[Recorded information Boundary: Start]

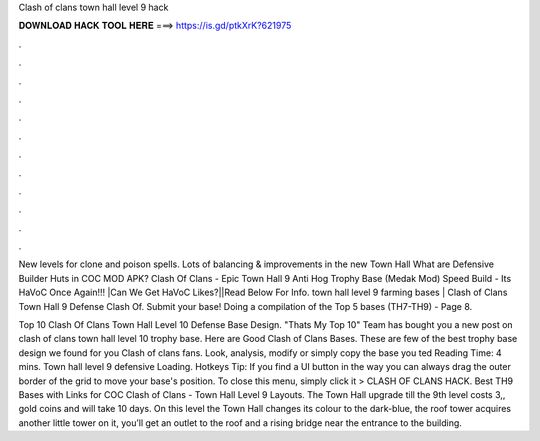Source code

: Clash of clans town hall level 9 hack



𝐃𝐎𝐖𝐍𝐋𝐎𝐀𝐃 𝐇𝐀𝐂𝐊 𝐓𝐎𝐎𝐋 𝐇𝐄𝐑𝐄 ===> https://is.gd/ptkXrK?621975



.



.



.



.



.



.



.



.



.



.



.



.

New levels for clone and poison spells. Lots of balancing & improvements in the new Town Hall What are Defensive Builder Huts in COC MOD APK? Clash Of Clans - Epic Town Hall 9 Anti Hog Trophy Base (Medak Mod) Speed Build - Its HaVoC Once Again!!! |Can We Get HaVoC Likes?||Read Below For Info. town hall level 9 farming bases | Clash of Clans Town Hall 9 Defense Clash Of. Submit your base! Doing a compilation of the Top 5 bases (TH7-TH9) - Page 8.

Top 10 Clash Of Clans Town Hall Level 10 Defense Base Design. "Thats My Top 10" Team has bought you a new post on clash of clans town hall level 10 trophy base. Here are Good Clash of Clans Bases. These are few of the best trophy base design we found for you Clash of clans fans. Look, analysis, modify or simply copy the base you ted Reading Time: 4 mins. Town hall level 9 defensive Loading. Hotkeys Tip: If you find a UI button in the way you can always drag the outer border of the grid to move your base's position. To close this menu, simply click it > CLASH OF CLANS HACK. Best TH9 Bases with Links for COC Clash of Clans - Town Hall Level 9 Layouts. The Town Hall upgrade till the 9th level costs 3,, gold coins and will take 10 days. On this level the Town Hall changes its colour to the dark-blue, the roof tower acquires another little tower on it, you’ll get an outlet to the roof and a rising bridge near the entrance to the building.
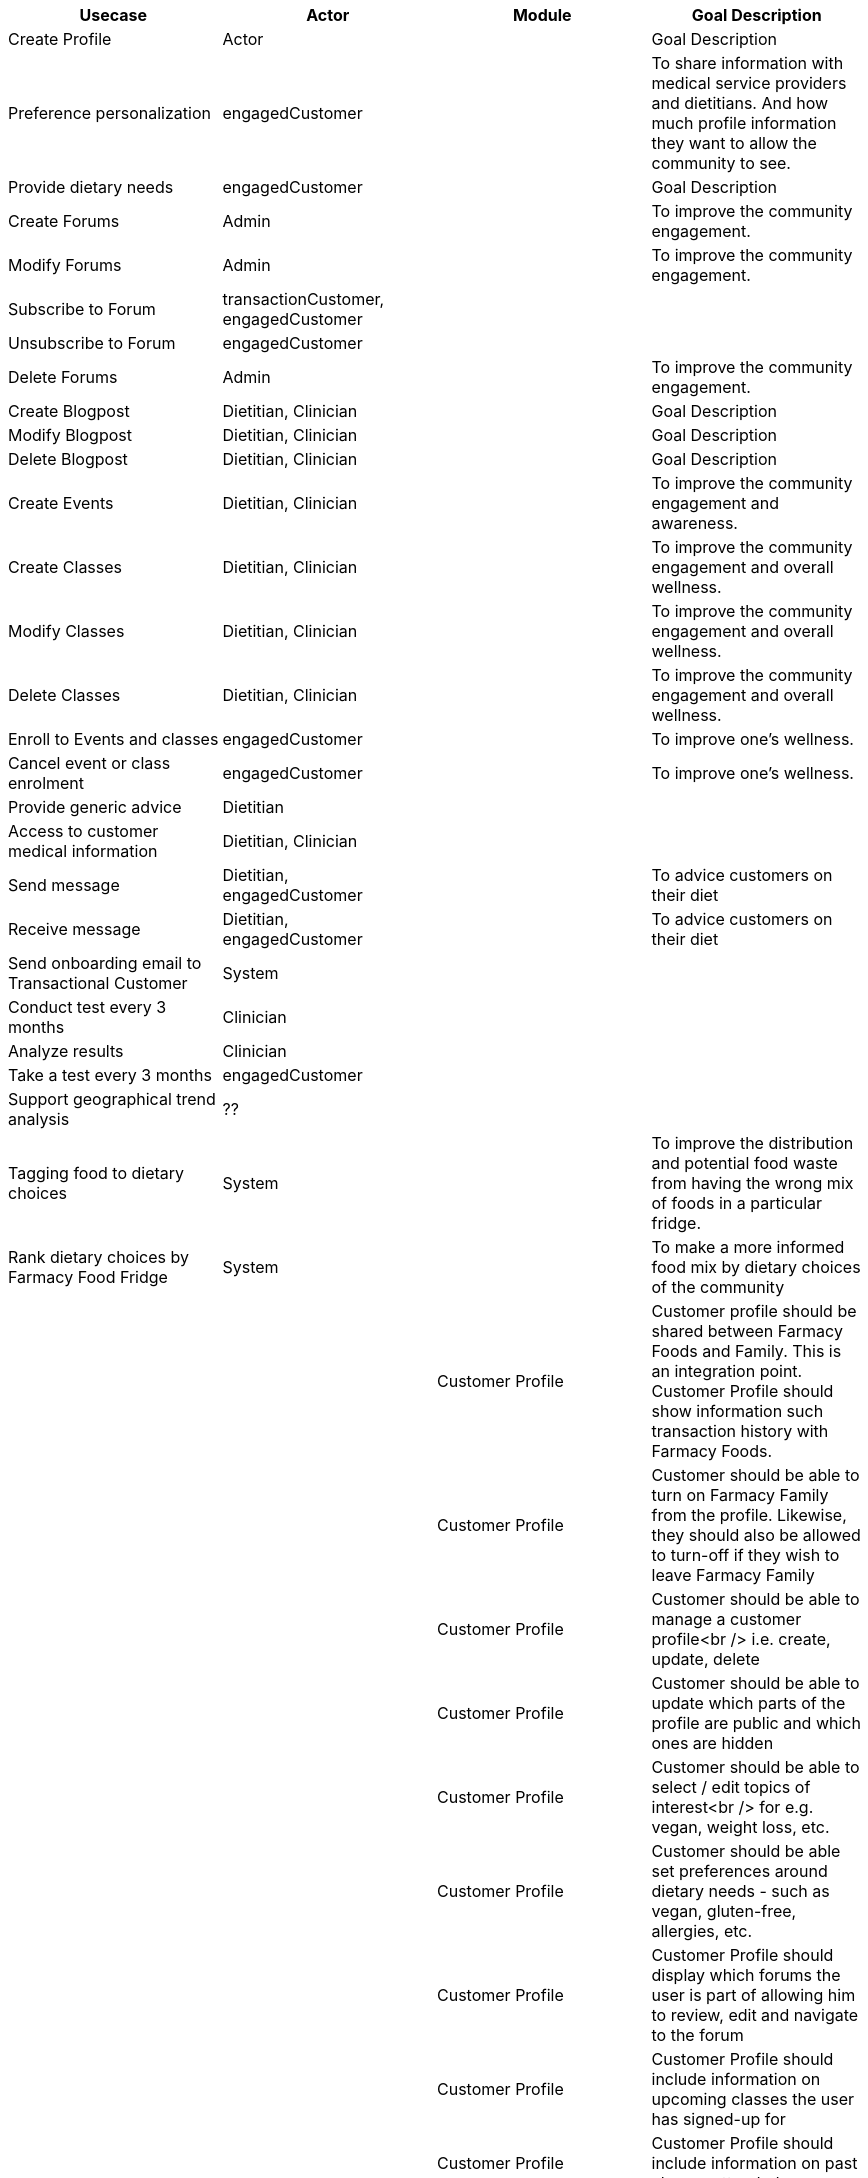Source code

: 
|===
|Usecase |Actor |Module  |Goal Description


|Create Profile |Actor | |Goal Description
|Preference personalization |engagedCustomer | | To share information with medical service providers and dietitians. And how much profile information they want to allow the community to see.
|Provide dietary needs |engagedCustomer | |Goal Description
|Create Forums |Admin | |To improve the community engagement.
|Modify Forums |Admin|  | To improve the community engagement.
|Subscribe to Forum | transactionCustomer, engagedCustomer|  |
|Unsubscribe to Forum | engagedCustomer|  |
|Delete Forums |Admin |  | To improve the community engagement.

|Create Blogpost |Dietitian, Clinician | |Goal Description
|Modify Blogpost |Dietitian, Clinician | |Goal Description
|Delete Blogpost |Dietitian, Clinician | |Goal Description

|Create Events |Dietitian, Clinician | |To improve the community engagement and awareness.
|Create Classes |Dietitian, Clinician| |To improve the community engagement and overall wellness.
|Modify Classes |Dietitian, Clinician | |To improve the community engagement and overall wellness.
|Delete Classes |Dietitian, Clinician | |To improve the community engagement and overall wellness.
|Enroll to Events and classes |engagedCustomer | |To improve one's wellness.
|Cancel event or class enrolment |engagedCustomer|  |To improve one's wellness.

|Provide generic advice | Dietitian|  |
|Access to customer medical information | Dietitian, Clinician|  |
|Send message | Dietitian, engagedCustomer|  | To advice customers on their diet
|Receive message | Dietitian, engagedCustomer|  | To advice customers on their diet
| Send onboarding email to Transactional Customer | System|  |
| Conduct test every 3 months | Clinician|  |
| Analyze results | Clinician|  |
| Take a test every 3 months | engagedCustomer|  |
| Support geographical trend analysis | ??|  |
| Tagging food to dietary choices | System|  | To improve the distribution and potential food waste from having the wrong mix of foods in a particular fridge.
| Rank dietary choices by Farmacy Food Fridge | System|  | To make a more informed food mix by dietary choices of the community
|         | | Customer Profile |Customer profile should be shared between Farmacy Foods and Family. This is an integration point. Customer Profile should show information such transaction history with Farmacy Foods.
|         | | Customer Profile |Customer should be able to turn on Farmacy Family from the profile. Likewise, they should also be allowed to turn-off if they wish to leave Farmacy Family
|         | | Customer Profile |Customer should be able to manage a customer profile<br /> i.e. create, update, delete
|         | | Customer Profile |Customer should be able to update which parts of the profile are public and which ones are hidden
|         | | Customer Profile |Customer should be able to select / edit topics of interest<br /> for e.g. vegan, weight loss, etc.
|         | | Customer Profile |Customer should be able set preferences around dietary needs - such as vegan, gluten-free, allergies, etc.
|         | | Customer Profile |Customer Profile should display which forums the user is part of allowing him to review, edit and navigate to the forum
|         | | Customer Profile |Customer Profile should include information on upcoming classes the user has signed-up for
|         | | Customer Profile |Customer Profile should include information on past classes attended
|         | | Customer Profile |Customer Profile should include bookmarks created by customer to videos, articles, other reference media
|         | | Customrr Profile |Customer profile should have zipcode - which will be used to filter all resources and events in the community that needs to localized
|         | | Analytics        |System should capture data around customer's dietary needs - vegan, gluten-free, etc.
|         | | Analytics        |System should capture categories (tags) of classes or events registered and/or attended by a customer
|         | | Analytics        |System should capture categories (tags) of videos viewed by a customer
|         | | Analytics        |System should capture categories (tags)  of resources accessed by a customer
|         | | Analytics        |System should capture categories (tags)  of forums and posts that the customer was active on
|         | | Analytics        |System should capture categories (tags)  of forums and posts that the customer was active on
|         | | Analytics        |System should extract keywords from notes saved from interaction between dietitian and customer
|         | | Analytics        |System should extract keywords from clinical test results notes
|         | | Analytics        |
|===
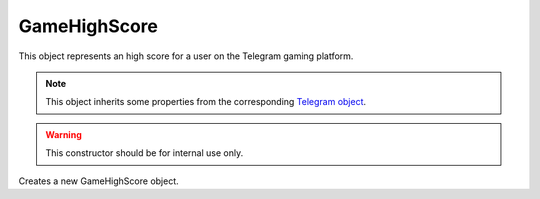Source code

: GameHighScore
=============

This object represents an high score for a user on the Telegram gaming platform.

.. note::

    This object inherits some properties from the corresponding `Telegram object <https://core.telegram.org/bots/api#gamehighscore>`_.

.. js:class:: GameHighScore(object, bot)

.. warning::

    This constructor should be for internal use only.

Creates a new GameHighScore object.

[Recorded information Boundary: End]
[Recorded information Boundary: Start]

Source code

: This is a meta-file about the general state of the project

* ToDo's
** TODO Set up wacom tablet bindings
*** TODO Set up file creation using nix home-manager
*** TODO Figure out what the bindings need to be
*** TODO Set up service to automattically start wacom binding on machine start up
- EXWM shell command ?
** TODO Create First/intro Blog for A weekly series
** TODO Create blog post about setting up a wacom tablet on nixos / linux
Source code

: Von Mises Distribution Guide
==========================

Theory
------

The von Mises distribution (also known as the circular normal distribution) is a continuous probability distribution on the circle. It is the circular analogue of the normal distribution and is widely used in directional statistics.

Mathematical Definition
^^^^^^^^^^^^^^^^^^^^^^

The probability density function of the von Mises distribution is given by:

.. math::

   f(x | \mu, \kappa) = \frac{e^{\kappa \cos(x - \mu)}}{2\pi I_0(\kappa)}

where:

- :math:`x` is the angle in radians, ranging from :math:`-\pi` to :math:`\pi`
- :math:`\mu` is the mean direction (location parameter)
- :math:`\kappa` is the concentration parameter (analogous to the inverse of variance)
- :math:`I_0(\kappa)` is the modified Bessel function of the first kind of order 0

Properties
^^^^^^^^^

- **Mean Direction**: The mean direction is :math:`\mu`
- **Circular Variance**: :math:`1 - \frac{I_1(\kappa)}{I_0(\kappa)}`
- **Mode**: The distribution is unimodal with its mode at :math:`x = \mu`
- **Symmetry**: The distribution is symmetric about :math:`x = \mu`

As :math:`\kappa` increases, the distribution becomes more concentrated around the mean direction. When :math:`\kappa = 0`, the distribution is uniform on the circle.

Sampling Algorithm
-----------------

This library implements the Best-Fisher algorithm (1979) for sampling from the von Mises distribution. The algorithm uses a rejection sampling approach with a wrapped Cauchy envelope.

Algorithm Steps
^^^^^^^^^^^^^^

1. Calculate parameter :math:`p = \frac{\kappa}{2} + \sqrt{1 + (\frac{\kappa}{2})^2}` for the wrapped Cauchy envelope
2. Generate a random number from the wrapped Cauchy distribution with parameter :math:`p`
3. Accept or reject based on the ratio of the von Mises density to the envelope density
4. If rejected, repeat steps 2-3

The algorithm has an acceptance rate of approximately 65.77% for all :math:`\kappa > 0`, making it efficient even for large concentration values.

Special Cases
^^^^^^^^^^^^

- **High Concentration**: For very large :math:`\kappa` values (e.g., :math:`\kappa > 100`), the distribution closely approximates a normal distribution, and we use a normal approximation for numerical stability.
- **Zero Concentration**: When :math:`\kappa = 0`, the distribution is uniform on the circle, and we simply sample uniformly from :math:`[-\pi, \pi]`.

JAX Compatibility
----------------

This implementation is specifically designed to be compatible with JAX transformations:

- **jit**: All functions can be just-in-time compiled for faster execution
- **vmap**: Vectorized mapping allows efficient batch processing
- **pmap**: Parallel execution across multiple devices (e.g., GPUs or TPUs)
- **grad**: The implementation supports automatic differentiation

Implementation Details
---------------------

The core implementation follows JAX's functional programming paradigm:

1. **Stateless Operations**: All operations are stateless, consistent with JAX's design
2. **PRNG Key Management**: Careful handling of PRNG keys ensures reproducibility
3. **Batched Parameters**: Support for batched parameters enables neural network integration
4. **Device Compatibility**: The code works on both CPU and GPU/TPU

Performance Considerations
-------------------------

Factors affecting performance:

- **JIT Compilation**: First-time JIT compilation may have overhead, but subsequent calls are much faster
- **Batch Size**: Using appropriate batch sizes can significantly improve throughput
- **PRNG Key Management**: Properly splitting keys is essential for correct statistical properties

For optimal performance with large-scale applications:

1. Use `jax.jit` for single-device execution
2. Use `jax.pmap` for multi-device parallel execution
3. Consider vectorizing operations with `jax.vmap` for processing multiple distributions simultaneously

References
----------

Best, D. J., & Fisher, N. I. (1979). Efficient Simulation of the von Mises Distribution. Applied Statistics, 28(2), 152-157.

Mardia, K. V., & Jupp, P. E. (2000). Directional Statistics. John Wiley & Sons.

[Recorded information Boundary: End]

__Work required__: Everything above from the line with "This implementation is" to the line with "Mardia, K. V., &", both included, must be repeated exactly, and nothing outside that range.

__Answer to this task__:
This implementation is specifically designed to be compatible with JAX transformations:

- **jit**: All functions can be just-in-time compiled for faster execution
- **vmap**: Vectorized mapping allows efficient batch processing
- **pmap**: Parallel execution across multiple devices (e.g., GPUs or TPUs)
- **grad**: The implementation supports automatic differentiation

Implementation Details
---------------------

The core implementation follows JAX's functional programming paradigm:

1. **Stateless Operations**: All operations are stateless, consistent with JAX's design
2. **PRNG Key Management**: Careful handling of PRNG keys ensures reproducibility
3. **Batched Parameters**: Support for batched parameters enables neural network integration
4. **Device Compatibility**: The code works on both CPU and GPU/TPU

Performance Considerations
-------------------------

Factors affecting performance:

- **JIT Compilation**: First-time JIT compilation may have overhead, but subsequent calls are much faster
- **Batch Size**: Using appropriate batch sizes can significantly improve throughput
- **PRNG Key Management**: Properly splitting keys is essential for correct statistical properties

For optimal performance with large-scale applications:

1. Use `jax.jit` for single-device execution
2. Use `jax.pmap` for multi-device parallel execution
3. Consider vectorizing operations with `jax.vmap` for processing multiple distributions simultaneously

References
----------

Best, D. J., & Fisher, N. I. (1979). Efficient Simulation of the von Mises Distribution. Applied Statistics, 28(2), 152-157.

Mardia, K. V., & Jupp, P. E. (2000). Directional Statistics. John Wiley & Sons.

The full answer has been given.